▶ _Problem to work on_
Reproduce the rows word for word, starting with the first row and ending with the row that contains "family: Nymphalidae", both included.

(Extracted data entries)
*-*-*
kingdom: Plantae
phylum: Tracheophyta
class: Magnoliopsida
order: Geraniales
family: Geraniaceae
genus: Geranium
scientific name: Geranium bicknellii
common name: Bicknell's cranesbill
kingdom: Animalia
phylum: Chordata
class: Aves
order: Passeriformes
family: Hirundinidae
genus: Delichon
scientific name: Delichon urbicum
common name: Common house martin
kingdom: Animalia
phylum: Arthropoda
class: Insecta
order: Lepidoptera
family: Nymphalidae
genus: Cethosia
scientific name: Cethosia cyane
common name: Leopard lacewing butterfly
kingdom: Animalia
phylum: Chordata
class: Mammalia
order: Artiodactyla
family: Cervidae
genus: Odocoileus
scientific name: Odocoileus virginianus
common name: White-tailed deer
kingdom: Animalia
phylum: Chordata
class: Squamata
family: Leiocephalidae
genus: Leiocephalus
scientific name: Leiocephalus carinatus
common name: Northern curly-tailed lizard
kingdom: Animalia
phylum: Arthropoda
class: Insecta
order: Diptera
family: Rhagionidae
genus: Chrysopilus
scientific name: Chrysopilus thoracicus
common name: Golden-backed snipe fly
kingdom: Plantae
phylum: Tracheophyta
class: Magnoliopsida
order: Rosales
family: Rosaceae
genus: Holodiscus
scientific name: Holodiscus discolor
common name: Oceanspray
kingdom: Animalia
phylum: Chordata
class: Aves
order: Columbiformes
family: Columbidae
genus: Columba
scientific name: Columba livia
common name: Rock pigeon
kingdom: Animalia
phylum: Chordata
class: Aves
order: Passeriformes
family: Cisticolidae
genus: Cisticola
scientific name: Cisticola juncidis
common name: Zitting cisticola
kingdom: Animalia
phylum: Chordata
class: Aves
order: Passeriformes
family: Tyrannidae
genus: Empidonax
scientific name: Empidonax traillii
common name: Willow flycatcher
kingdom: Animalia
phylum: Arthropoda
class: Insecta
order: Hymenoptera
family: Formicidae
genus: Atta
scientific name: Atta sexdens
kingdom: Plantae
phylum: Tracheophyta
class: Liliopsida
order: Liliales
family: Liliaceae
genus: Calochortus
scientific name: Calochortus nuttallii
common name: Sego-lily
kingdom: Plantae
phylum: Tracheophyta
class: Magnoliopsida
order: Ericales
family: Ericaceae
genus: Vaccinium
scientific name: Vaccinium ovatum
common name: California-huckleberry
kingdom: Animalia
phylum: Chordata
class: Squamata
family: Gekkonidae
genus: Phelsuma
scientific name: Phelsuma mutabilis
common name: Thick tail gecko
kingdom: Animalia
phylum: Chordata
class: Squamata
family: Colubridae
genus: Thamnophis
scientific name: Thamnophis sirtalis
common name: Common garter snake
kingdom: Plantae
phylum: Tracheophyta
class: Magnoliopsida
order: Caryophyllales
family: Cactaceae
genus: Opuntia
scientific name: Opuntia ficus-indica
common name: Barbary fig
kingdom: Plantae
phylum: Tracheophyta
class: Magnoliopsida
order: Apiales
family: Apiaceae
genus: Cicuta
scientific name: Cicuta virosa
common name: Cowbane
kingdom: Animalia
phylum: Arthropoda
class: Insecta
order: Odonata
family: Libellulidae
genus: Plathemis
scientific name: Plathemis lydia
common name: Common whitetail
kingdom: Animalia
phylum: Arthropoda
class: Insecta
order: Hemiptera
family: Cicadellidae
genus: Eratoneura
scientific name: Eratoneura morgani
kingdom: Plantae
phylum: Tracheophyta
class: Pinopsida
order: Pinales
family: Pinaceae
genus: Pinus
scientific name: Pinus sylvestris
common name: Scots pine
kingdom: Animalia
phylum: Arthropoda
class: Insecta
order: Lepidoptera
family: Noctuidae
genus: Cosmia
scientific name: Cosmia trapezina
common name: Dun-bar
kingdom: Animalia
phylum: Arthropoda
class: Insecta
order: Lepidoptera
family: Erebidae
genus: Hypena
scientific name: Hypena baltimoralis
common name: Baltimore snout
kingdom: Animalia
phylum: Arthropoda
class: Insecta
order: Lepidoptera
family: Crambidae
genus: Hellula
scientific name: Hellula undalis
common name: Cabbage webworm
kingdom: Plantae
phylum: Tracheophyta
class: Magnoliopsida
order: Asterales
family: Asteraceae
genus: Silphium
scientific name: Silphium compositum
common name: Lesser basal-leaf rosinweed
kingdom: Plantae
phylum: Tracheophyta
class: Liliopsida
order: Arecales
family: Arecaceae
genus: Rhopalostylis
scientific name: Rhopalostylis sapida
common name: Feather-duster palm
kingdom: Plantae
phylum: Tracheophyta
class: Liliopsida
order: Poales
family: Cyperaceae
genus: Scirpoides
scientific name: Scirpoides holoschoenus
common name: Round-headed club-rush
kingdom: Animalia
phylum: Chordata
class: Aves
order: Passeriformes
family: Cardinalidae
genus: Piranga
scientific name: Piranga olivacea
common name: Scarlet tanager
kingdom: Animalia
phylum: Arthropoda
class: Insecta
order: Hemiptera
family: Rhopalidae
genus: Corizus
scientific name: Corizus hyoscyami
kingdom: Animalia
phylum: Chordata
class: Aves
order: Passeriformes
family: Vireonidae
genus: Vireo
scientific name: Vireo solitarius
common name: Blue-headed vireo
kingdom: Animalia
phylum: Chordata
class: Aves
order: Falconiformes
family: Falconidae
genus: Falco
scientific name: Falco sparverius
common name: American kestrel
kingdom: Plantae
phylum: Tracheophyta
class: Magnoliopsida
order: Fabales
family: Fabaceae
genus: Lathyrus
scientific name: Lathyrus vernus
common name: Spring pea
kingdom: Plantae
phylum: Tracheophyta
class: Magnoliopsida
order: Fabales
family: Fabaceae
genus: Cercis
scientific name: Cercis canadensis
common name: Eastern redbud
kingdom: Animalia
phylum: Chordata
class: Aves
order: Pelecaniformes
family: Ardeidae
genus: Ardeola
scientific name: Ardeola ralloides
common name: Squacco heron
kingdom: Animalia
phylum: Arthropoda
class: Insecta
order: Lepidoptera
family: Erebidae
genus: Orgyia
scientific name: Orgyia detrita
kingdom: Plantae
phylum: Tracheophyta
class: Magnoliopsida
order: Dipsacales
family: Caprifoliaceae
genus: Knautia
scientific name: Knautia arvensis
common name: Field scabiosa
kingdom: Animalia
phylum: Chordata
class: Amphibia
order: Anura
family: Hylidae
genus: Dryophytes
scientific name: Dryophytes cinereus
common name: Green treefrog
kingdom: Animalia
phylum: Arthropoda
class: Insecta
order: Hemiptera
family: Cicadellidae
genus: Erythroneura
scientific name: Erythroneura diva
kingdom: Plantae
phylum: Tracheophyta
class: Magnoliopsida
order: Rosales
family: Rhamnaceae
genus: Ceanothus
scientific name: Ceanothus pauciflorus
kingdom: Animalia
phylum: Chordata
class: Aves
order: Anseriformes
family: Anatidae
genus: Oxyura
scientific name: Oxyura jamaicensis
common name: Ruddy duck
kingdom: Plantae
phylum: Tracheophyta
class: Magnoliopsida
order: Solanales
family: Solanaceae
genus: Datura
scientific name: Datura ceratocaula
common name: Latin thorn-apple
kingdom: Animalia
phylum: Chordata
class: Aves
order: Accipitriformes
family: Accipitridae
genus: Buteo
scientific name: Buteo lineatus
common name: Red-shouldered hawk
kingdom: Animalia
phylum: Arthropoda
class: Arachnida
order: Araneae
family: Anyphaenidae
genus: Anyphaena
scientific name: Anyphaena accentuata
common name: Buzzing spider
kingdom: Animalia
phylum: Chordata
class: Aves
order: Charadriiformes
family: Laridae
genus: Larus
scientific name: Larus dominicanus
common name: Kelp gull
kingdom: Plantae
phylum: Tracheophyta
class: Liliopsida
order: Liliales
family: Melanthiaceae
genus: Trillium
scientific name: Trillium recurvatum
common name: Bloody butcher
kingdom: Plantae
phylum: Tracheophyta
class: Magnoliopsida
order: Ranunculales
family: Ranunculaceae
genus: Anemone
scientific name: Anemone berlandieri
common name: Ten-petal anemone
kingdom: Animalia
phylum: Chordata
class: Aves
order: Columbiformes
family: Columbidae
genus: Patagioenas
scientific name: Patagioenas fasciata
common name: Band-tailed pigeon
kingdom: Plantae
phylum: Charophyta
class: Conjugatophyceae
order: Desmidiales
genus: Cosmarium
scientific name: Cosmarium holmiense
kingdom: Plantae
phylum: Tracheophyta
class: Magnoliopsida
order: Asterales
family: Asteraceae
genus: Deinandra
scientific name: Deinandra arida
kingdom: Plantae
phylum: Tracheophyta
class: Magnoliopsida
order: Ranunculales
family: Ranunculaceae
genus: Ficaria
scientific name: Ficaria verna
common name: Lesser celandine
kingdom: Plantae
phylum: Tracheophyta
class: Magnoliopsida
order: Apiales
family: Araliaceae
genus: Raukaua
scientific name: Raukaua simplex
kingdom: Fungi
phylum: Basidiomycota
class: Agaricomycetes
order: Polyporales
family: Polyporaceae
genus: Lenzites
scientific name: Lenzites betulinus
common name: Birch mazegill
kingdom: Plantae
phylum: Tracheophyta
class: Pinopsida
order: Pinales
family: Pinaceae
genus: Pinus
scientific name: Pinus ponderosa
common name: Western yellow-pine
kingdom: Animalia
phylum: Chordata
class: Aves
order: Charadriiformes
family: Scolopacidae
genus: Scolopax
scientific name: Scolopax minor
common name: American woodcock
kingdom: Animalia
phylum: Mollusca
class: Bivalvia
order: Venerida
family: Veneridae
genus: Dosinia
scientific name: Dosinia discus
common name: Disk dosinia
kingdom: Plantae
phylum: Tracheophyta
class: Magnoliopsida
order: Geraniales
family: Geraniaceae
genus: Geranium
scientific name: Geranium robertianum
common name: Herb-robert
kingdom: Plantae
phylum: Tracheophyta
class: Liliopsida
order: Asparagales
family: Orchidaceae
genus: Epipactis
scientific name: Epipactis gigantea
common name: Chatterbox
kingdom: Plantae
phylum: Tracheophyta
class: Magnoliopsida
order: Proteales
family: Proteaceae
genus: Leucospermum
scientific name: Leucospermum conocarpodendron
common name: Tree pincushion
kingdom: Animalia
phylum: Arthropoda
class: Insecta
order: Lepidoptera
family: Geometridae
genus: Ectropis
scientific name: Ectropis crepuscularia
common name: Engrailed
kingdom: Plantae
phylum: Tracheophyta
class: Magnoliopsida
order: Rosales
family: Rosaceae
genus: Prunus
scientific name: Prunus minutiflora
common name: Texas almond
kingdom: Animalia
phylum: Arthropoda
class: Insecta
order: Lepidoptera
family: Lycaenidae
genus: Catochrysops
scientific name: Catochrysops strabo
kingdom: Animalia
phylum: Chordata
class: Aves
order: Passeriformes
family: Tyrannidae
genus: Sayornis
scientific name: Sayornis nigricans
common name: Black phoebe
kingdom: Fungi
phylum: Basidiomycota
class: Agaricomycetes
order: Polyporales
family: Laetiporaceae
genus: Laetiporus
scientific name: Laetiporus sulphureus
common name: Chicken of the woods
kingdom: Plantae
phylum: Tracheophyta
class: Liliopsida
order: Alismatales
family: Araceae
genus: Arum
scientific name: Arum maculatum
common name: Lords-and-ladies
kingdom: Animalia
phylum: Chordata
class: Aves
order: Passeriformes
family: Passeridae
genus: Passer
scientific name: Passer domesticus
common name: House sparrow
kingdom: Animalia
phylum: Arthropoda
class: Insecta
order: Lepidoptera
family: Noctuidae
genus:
*-*-*
▶ _Exercise result_
kingdom: Plantae
phylum: Tracheophyta
class: Magnoliopsida
order: Geraniales
family: Geraniaceae
genus: Geranium
scientific name: Geranium bicknellii
common name: Bicknell's cranesbill
kingdom: Animalia
phylum: Chordata
class: Aves
order: Passeriformes
family: Hirundinidae
genus: Delichon
scientific name: Delichon urbicum
common name: Common house martin
kingdom: Animalia
phylum: Arthropoda
class: Insecta
order: Lepidoptera
family: Nymphalidae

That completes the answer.